**What is expected**
Can you copy out the listing below, changing every "Person at" to "Figure in box", keeping everything else as it is and leaving out the pictures?

┌────────

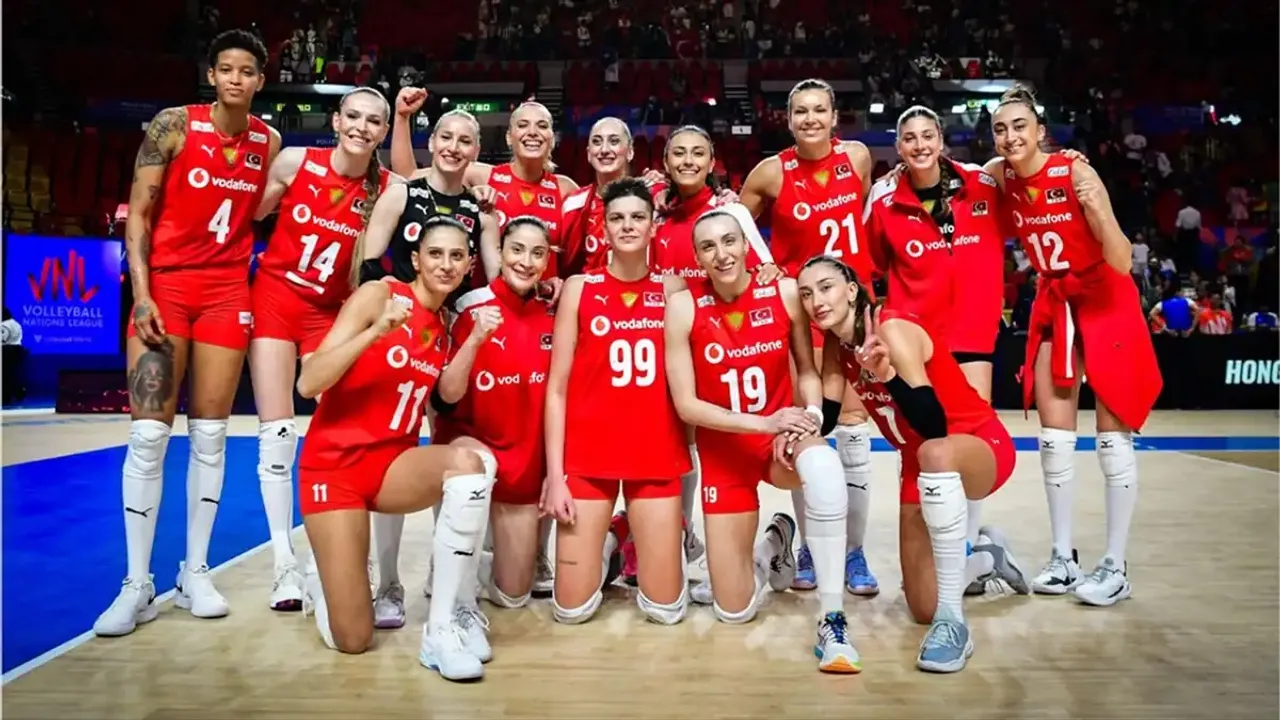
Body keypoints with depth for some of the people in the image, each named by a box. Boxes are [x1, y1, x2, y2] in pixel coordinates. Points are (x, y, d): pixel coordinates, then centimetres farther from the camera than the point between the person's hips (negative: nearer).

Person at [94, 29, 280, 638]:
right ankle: (137, 584, 3)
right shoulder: (174, 126, -4)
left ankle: (195, 571, 13)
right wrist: (141, 292, -14)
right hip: (164, 284, -3)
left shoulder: (269, 142, 7)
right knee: (148, 433, -5)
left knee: (210, 433, 3)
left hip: (228, 291, 3)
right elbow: (138, 213, -5)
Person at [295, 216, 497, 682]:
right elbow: (307, 384, -17)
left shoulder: (446, 327, 9)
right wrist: (376, 331, -28)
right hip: (335, 462, -5)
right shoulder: (378, 294, -11)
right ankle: (321, 579, 29)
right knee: (351, 640, -8)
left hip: (394, 464, 5)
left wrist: (476, 341, -15)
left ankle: (441, 629, -21)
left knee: (468, 462, -33)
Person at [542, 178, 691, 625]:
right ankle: (605, 545, 29)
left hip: (657, 454, 1)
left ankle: (636, 543, 32)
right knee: (572, 609, 0)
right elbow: (557, 387, -1)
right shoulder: (580, 288, 1)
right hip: (587, 453, -1)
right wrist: (554, 473, -8)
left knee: (666, 608, 3)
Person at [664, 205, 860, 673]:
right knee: (734, 610, 3)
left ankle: (833, 622, -26)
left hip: (783, 440, 0)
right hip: (724, 452, 0)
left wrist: (811, 416, -18)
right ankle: (773, 544, 38)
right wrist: (763, 423, -23)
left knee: (823, 467, -41)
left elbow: (807, 371, 3)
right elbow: (686, 405, -13)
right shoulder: (684, 306, -13)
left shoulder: (785, 292, -10)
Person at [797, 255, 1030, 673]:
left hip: (982, 447, -7)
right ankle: (986, 558, 39)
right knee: (922, 609, 6)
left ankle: (952, 623, -35)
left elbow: (933, 427, -33)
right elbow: (825, 418, 1)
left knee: (935, 454, -46)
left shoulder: (892, 329, -26)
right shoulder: (836, 344, -5)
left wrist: (886, 373, -48)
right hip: (921, 467, 7)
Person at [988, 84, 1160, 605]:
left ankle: (1115, 568, 7)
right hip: (1053, 304, 6)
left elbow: (1121, 262, -24)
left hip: (1105, 303, -5)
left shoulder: (1074, 173, -22)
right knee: (1054, 436, 6)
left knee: (1112, 436, -2)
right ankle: (1063, 558, 16)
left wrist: (1097, 209, -40)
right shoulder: (999, 176, -8)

└────────

**Task answer**
Body keypoints with depth for some of the people in the image, each named by a box. Boxes are [x1, y1, x2, y2] in pixel coordinates. Points are (x, y, d): pixel coordinates, then centimetres farther from the camera than the point between the person's hips (negative: nearer).

Figure in box [94, 29, 280, 638]:
right ankle: (137, 584, 3)
right shoulder: (174, 126, -4)
left ankle: (195, 571, 13)
right wrist: (141, 292, -14)
right hip: (164, 284, -3)
left shoulder: (269, 142, 7)
right knee: (148, 433, -5)
left knee: (210, 433, 3)
left hip: (228, 291, 3)
right elbow: (138, 213, -5)
Figure in box [295, 216, 497, 682]:
right elbow: (307, 384, -17)
left shoulder: (446, 327, 9)
right wrist: (376, 331, -28)
right hip: (335, 462, -5)
right shoulder: (378, 294, -11)
right ankle: (321, 579, 29)
right knee: (351, 640, -8)
left hip: (394, 464, 5)
left wrist: (476, 341, -15)
left ankle: (441, 629, -21)
left knee: (468, 462, -33)
Figure in box [542, 178, 691, 625]:
right ankle: (605, 545, 29)
left hip: (657, 454, 1)
left ankle: (636, 543, 32)
right knee: (572, 609, 0)
right elbow: (557, 387, -1)
right shoulder: (580, 288, 1)
right hip: (587, 453, -1)
right wrist: (554, 473, -8)
left knee: (666, 608, 3)
Figure in box [664, 205, 860, 673]:
right knee: (734, 610, 3)
left ankle: (833, 622, -26)
left hip: (783, 440, 0)
right hip: (724, 452, 0)
left wrist: (811, 416, -18)
right ankle: (773, 544, 38)
right wrist: (763, 423, -23)
left knee: (823, 467, -41)
left elbow: (807, 371, 3)
right elbow: (686, 405, -13)
right shoulder: (684, 306, -13)
left shoulder: (785, 292, -10)
Figure in box [797, 255, 1030, 673]:
left hip: (982, 447, -7)
right ankle: (986, 558, 39)
right knee: (922, 609, 6)
left ankle: (952, 623, -35)
left elbow: (933, 427, -33)
right elbow: (825, 418, 1)
left knee: (935, 454, -46)
left shoulder: (892, 329, -26)
right shoulder: (836, 344, -5)
left wrist: (886, 373, -48)
right hip: (921, 467, 7)
Figure in box [988, 84, 1160, 605]:
left ankle: (1115, 568, 7)
right hip: (1053, 304, 6)
left elbow: (1121, 262, -24)
left hip: (1105, 303, -5)
left shoulder: (1074, 173, -22)
right knee: (1054, 436, 6)
left knee: (1112, 436, -2)
right ankle: (1063, 558, 16)
left wrist: (1097, 209, -40)
right shoulder: (999, 176, -8)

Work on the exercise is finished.